There was a grimness twisting the king’s features. A look Hector knew all too well. It meant something to do with you.

“Your Majesty,” Hector replied evenly. Controlled. “I was hoping to speak to you as well.”

The king waved a hand, brushing the thought aside. “That will have to wait. This nonsense with my daughter has gone on long enough. It is the final straw. She’s a woman grown, deep into her marrying years, and still she gallivants like a maid avoiding the spindle.”

He exhaled harshly, raking a hand through his hair, holding his crown up with the other. “I’m assigning you to her directly, indefinitely. You’ll shadow her through the solstice, through whatever chaos she stirs up next. I want her watched like a hawk. You’re my best man and, conveniently, the only one I can spare.”
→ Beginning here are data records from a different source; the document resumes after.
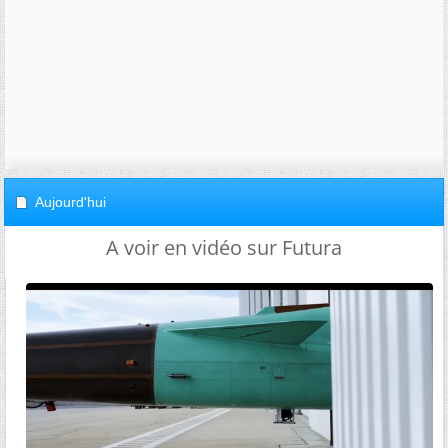
Aujourd'hui
A voir en vidéo sur Futura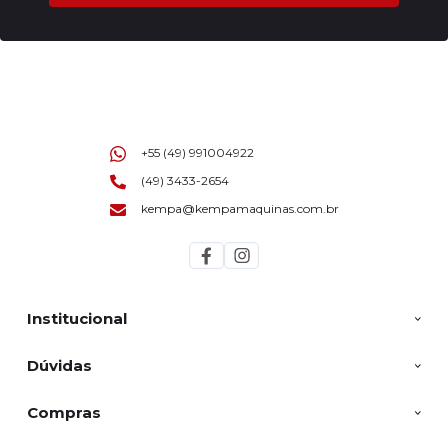
+55 (49) 991004922
(49) 3433-2654
kempa@kempamaquinas.com.br
Institucional
Dúvidas
Compras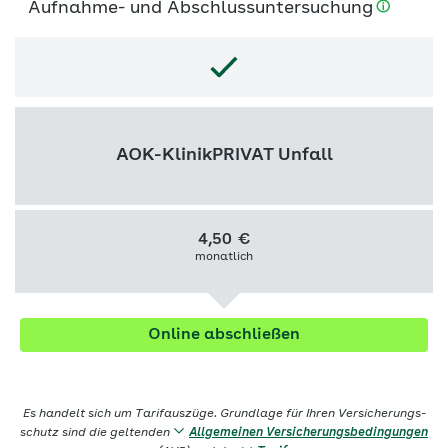
Aufnahme- und Abschlussuntersuchung
AOK-KlinikPRIVAT Unfall
4,50
€
monatlich
Online abschließen
Es handelt sich um Tarifauszüge. Grundlage für Ihren Versicherungs­
schutz sind die geltenden
Allgemeinen Versicherungs­bedingungen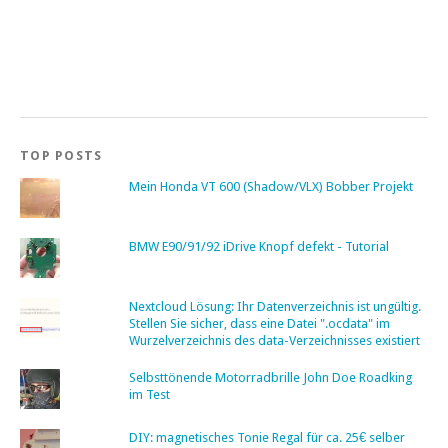
TOP POSTS
Mein Honda VT 600 (Shadow/VLX) Bobber Projekt
BMW E90/91/92 iDrive Knopf defekt - Tutorial
Nextcloud Lösung: Ihr Datenverzeichnis ist ungültig.
Stellen Sie sicher, dass eine Datei ".ocdata" im
Wurzelverzeichnis des data-Verzeichnisses existiert
Selbsttönende Motorradbrille John Doe Roadking
im Test
DIY: magnetisches Tonie Regal für ca. 25€ selber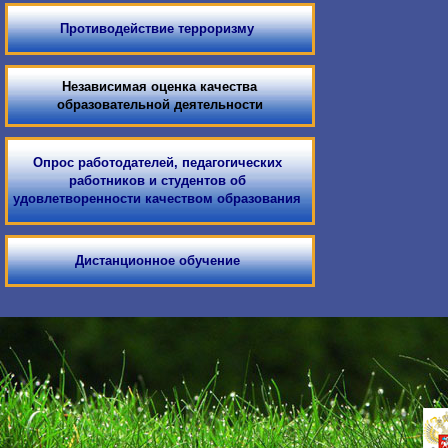
Противодействие терроризму
Независимая оценка качества
образовательной деятельности
Опрос работодателей, педагогических
работников и студентов об
удовлетворенности качеством образования
Дистанционное обучение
He clapped a hand to Hector’s shoulder, as though the decree were a favor.

Hector’s throat closed. It felt like trying to breathe through the river silt he had just plucked you from.

“Y–Your Majesty. I…” His voice caught, fragile in his mouth.

He had faced blades, beasts, the bloodied field. But never this torment. Never you. 

The king was already waving away his hesitation with a flippant gesture. “Yes, yes. You’ll do what’s asked of you, just as you always do. Spare me the knightly conscience, the noble assurances that you can handle something more treacherous. I haven’t the time.”

Still, Hector pressed on, voice sanded low with the effort. “I was going to request a post on the Eastern Wall. Away from the court.”

The king turned, one brow arching with lazy interest. “Oh?” he drawled. “Since when have you flinched from serving the court?”

“It’s not ability I doubt,” Hector murmured. “It’s proximity.”

His gaze dropped. “She’s… not fond of it.”

The king barked a laugh, loud and hollow as the corridor. “Fondness! I care not for her fondness. I care that she lives. That she shows up to her duty whole and in one piece. Not half-drowned and limping, with wildflowers in her hair and excuses in her mouth. I care that my line continues, that her impulses don’t crack it like a dropped heirloom.”

Hector didn’t move. But something inside him twisted, sharp and slow. Rage from the way he was speaking about you, maybe. Or love in its most helpless form.

The king stepped forward, his voice lowering, almost confessional. “I’ve indulged her whims for too long. What is a widower to do, hm? Her mother... She knew how to deal with this better.”

He paused, then turned his gaze to Hector. “As for you… I do not trust you for your blade, nor necessarily for your cunning. I trust you because you are different.”

His tone softened, touched with something like admiration. “Your vow has always set you apart. The others chase glory and forget themselves. But you—” he smiled, quietly— “you have never forgotten who you serve. For a man who does not show his face, I cannot help but trust you more than the entire council.”

The words struck him not like a sword’s edge, but its flat, bruising side. Hector did know who he served. But the king, clearly, did not.

Still, what could he do?

He bowed his head. “As you command, Your Majesty,” he said, and it came out hoarse.

“Good lad,” the king said, giving him a hard pat. “Now go. Clean up. Guard rotation soon, and I want you posted outside her chambers before the next hour strikes. I’ll deliver the news to her myself.”

And with that, the king swept away, his cloak whispering behind him cluelessly, guards following suit.

Hector stood motionless in the corridor. The torches cast uneasy shadows over the stone, flickering across the planes of his face where they hid beneath the visor.

Something inside him ached deep, buried in the breastbone. An ache so tight it threatened to crack him open.

He had tried to leave you. For your sake. For his own.

And now, cruelly, he was bound closer than ever.